Cyber risk is everywhere. It’s an enterprise problem that can trigger a string of losses well beyond the technology or systems that were initially compromised. Cyber events can result in business interruption (both primary and contingent), productivity loss, reputational damage, physical damage, and significant legal repercussions and recovery expenses. It’s no wonder the scale and frequency of cyber insurance losses continue to soar.
Ransomware is arguably the most pressing issue the cyber insurance community is dealing with today. This variation of malware allows hackers to lock businesses out of their systems until they pay a ransom, usually in cryptocurrency. In recent years, there has been a significant uptick in the frequency and severity of ransomware attacks, impacting businesses of all sizes and in all sectors. Hackers have grown more sophisticated and targeted in their attacks, aiming for larger organizations that can afford bigger ransoms.
“Without a doubt, ransomware is the fastest growing cyber threat vector that keeps most companies’ IT professionals and chief information security officers (CISO) up at night,” said Ian Fraser (pictured above), AVP, tech/cyber & professional lines, Sovereign Insurance. “This is not surprising given the impact of losing closely held personal and confidential client records, the potential to cause catastrophic financial damage, and the reputational harm to the organization. The frequency of ransomware attacks has increased exponentially over the last five years, as has the cost.”

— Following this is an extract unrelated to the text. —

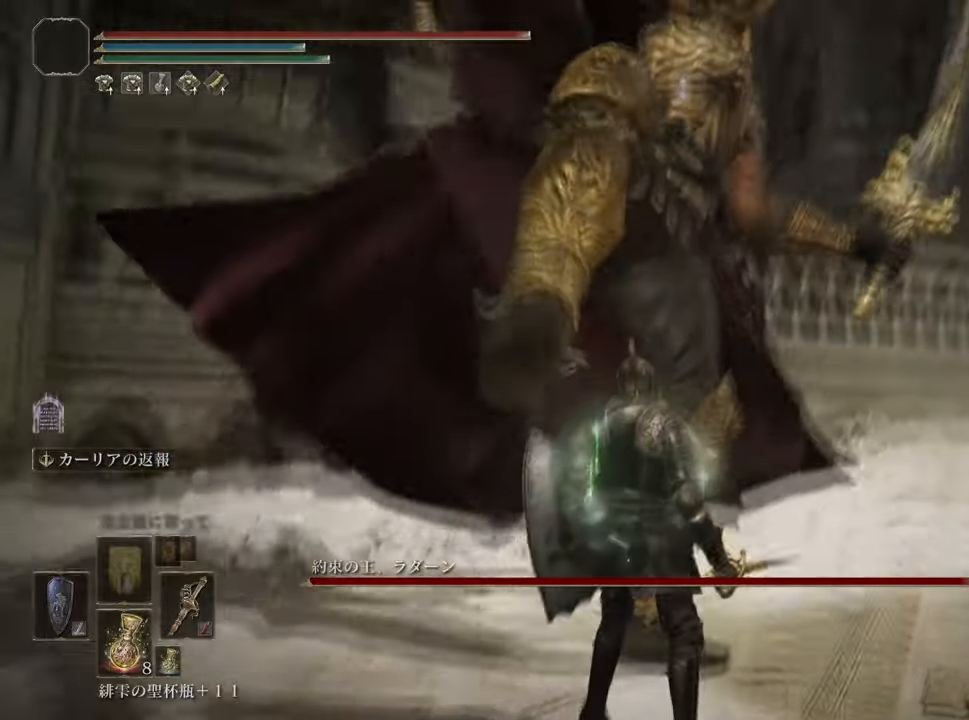
{"buttons": [], "left_stick": "center", "right_stick": "center", "events": [[50, "CROSS", "down"], [66, "left_stick", "up-left"], [150, "CROSS", "up"], [383, "left_stick", "center"]]}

In the past five years, the average ransom demand has shot up from US$15,000 to US$175,000 – an almost twelve-fold increase – according to the NetDiligence 2021 Ransomware Spotlight Report. Furthermore, total ransom demands crossed the US$1 million threshold in 2018, the US$3 million threshold in 2019, and publicly available data indicates that they surpassed US$50 million in 2020, although this was likely negotiated down.
The ransomware headache doesn’t stop there. In 2020, a new wave of ransomware attacks known as ‘double extortion’ hit the market. With these attacks, threat actors are maximizing their chance of making a profit by threatening the victim with an additional abuse of the information they’ve encrypted, such as selling or auctioning it.
“Threat actors have moved to engaging in double extortion, meaning that the hackers would threaten to release private information if the organization doesn’t pay,” said Angela Feudo (pictured below), manager, professional solutions, Trisura Guarantee Insurance Company. “Threat actors are also using distribution denial of service [“DDoS”] attacks as well on their victims to put pressure on them to pay the ransom. Hackers have expanded ransomware into a business model whereby they will use the best method against the victim. This can include encryption, DDoS, or releasing of private information to cause the most disruption.”
In this fast-paced and ever-changing risk landscape, cyber insurers have reacted by seeking more rate and shoring up their underwriting guidelines to control their costs and protect their books. Some have even started sub-limiting ransomware and applying co-insurance provisions, forcing insureds to share more of the risk.
The firming of the market is having a big impact on brokers. Not only do they have to work harder to secure adequate coverage for their clients, but they also have to educate themselves and continue to develop technical skills around cybersecurity controls and best-practice cyber risk mitigation.
In a hardening market, “planning is key,” according to Lindsey Nelson (pictured below), cyber development leader at CFC. She told Insurance Business: “Increasingly the question is changing from what risk measures a client should adopt to get lower premiums, to how they can get cyber insurance altogether in the face of shrinking capacity and expectations around minimum security controls in place.”
Proactive cybersecurity controls are absolutely essential in today’s evolving threat landscape. Fraser commented: “Incorporating common preventative risk mitigation features such as installing firewalls, multi-factor authentication (MFA), data encryption, and least privilege permissions methodologies can significantly mitigate the severity and frequency of an attack occurrence.
“However, understanding that breaches can (and likely will) occur is half the battle and being prepared for such an event is critically important. An incident response plan is arguably the most important risk mitigation tool and provides a set of instructions to help staff identify, respond to, and recover from cybersecurity incidents. The goal is to return to normal business operations as swiftly as possible by removing the threat, minimizing damage, and preventing similar incidents in the future.”
Moving forward, the cyber insurance market will continue to evolve as losses develop, new threats emerge, and attacks become more severe. The claims, incident response, and insurance teams at Coalition, shared the following predictions for the remainder of 2021: ransomware will remain the single biggest threat for all organizations; supply chain attacks will be more common; and criminal attacks will follow nation-state attacks.
As such, Joshua Motta, CEO and co-founder of Coalition, expects the cyber insurance market will continue to harden throughout the year. He said: “It will be harder to qualify for cyber insurance, and the implementation of many common cybersecurity controls will increasingly be required as a condition of coverage. We predict that many insurance carriers will also begin to require companies to address identified vulnerabilities during the policy period or risk losing some (or all) coverage. Price increases, coinsurance, and sublimits on critical coverages are already happening, and will continue throughout 2021.”